## What the task asks
Write out the text of the data below word for word, omitting the pictures.

Images of plotted data:
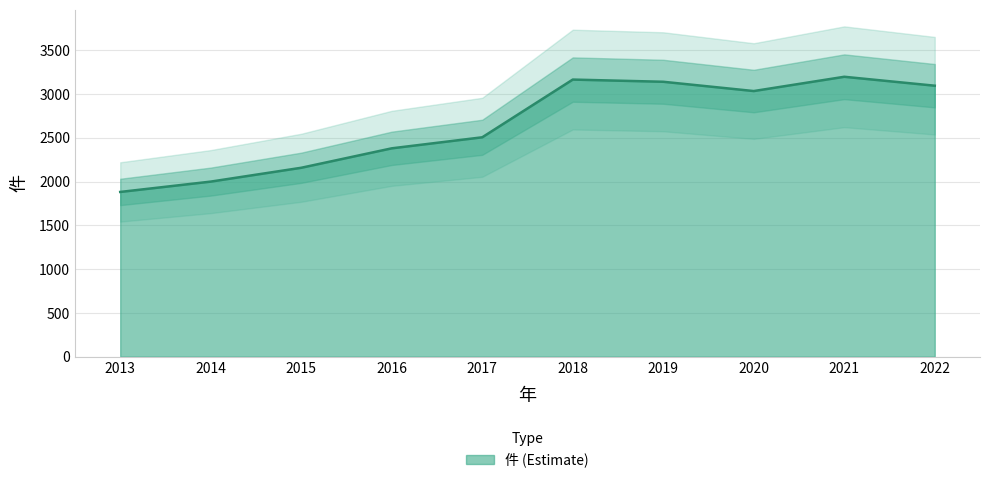

What is the sum of all values?

26547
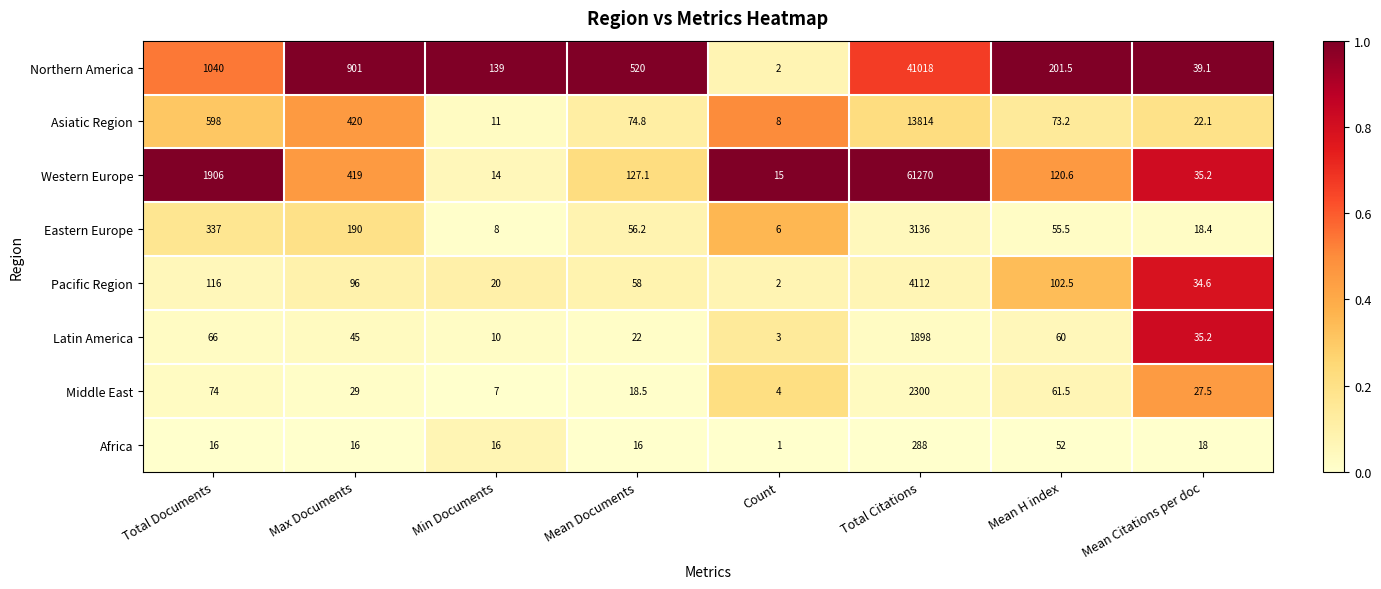

Where does the Latin America series first go above 45?

Total Documents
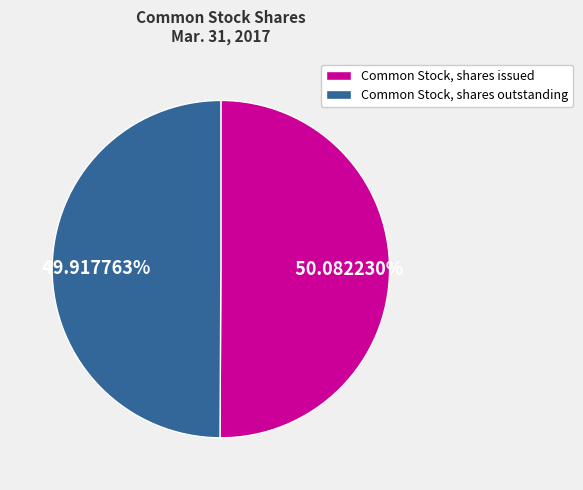

To the nearest percent, what percentage of the pie is Common Stock, shares outstanding?

50%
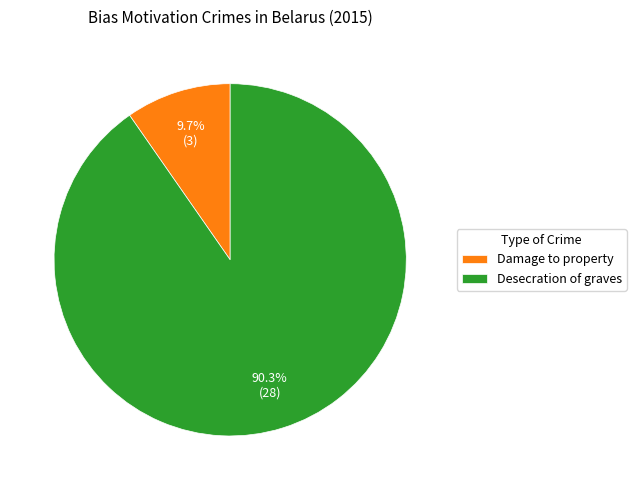

To the nearest percent, what percentage of the pie is Desecration of graves?

90%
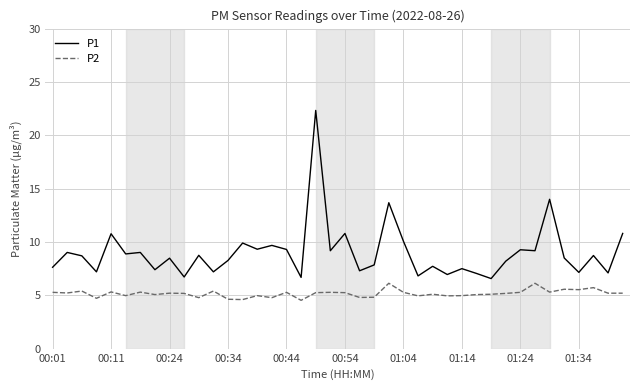

List the series in order of their overall mean, highest first.

P1, P2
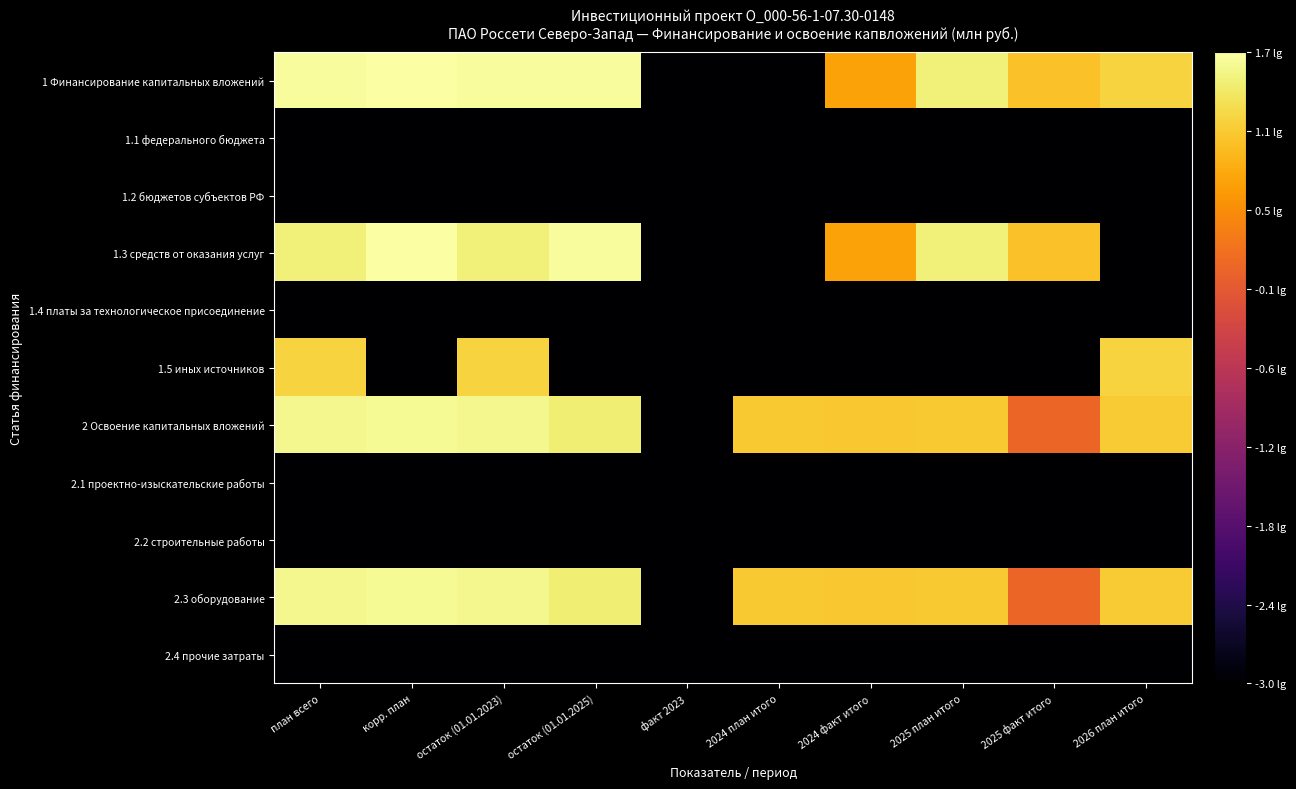

What is the minimum value shown in the chart?

-3.0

## Response to the exercise
What is the sum of all values?

26547

Where does the Latin America series first go above 45?

Total Documents

To the nearest percent, what percentage of the pie is Common Stock, shares outstanding?

50%

To the nearest percent, what percentage of the pie is Desecration of graves?

90%

List the series in order of their overall mean, highest first.

P1, P2

What is the minimum value shown in the chart?

-3.0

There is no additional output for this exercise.